Study limitations include the characteristics of the population served by the Community Health Network of San Francisco, with a high prevalence of homelessness and intravenous drug use; thus, our findings may not apply to other population groups. Indeed, the epidemiology of S. aureus BSI is highly dependent on the patient population served by the facility. In addition, as San Francisco has been an epicenter of the USA300 epidemic in the United States, which remains highly heterogeneous over the country, MRSA BSI patterns described herein are not generalizable at the country level. Moreover, because all data were derived from a single institution, the applicability to other facilities is limited. Last, patients with MRSA BSI who either did not have blood cultures drawn or received appropriate antibiotics before blood cultures were drawn could have been missed.

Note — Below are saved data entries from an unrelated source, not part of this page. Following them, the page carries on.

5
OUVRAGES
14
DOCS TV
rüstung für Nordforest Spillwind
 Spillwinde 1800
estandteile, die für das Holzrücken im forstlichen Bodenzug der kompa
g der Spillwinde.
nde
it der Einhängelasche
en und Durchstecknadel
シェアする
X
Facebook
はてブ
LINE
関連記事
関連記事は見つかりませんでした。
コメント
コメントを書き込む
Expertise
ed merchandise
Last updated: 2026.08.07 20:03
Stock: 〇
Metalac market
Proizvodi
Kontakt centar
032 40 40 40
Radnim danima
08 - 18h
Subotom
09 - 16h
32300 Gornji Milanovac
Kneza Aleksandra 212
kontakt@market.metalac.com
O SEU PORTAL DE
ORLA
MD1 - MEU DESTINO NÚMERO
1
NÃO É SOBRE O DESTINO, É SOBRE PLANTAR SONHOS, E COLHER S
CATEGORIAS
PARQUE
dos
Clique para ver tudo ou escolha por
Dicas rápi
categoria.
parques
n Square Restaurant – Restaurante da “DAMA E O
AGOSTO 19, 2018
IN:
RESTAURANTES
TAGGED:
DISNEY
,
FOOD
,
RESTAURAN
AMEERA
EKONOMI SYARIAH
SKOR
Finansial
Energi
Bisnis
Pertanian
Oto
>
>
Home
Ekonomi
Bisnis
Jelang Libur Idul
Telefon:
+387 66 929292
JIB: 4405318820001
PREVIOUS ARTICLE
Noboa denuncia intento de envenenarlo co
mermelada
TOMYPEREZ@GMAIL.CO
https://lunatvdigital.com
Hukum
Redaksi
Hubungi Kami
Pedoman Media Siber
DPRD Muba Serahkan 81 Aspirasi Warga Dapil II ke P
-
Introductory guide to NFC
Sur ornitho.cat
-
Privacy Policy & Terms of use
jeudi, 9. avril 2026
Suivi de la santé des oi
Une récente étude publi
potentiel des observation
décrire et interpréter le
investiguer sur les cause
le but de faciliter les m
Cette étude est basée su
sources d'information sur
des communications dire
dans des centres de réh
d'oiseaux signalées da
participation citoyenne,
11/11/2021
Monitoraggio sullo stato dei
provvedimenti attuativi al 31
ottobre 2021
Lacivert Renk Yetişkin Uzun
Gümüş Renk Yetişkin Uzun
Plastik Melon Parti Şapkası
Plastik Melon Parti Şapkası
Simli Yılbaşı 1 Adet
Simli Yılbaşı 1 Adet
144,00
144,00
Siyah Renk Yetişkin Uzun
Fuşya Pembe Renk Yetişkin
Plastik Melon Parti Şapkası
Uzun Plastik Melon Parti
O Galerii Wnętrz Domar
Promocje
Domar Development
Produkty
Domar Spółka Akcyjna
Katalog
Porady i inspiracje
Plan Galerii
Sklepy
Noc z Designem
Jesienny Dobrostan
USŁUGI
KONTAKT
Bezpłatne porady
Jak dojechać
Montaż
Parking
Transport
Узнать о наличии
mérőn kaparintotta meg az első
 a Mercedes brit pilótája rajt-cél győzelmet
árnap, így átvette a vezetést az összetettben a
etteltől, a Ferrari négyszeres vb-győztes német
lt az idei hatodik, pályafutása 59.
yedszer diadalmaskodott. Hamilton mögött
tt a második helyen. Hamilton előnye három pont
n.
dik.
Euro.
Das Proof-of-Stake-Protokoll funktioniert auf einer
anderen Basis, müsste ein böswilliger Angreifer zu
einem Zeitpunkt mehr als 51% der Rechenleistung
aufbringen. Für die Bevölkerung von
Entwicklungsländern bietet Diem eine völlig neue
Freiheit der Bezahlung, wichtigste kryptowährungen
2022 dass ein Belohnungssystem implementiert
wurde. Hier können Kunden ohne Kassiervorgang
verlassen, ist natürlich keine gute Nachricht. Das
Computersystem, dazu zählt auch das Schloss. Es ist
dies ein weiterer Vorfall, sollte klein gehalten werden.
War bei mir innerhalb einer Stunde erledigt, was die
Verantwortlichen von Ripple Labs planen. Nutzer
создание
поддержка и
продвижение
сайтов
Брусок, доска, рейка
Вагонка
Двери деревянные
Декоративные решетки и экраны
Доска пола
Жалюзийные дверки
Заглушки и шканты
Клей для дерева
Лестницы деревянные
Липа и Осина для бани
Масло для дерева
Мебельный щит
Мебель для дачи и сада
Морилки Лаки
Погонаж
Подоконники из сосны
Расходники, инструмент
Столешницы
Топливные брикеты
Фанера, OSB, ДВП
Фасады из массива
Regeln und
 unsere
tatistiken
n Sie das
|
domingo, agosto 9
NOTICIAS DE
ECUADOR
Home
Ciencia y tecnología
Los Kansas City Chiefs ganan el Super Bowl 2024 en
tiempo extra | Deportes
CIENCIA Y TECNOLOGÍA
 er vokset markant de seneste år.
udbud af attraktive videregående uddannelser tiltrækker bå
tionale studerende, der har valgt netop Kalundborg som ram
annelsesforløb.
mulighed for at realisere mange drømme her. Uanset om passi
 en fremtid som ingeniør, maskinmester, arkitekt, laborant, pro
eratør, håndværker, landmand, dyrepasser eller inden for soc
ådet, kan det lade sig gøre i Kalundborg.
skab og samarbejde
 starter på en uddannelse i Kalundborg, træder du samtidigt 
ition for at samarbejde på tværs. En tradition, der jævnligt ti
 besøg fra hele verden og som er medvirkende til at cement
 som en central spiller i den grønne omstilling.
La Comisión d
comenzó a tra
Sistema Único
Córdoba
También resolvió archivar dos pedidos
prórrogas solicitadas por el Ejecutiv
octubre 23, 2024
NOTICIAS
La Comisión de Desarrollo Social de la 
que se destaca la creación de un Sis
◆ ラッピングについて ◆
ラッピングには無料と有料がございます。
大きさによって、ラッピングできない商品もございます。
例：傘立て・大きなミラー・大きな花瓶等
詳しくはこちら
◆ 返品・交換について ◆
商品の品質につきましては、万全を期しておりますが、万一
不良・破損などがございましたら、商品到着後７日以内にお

However, this study clearly suggests that USA300 BSI emerged as a consequence of the USA300 SSTI epidemic in the poor urban area of San Francisco, and that MRSA BSI is now predominantly a community disease. These findings have implications for the prevention of MRSA BSI in the San Francisco General Hospital, as infection control interventions within the hospital based on previous experiences with traditional, hospital-acquired MRSA will probably have little impact. Indeed, as most patients with MRSA BSI are currently diagnosed upon admission in the emergency department, prevention efforts have to concentrate on prior events, including appropriate treatment of SSTI, and better access to standard hygiene and care. In addition, the fact that most cases of MRSA BSI present in the emergency department has implications for the selection of empirical antibacterial treatment for patients with suspected community-onset BSI, as MRSA coverage is clearly necessary in this setting.
Notes
Financial support. This work was supported by a grant from the Association pour la Formation et la Recherche en Réanimation et en Infectiologie and by the Pontchaillou University Hospital, Rennes, France (to P. T.), and US Public Health Service grants National Institute of Health (NIH) National Institute of Allergy and Infectious Diseases (NIAID) R01 AI070289 (to H. F. C.) and NIH NIAID R01 AI087674 (to B. A. D.).
Potential conflicts of interest. All authors: No reported conflicts.
All authors have submitted the ICMJE Form for Disclosure of Potential Conflicts of Interest. Conflicts that the editors consider relevant to the content of the manuscript have been disclosed.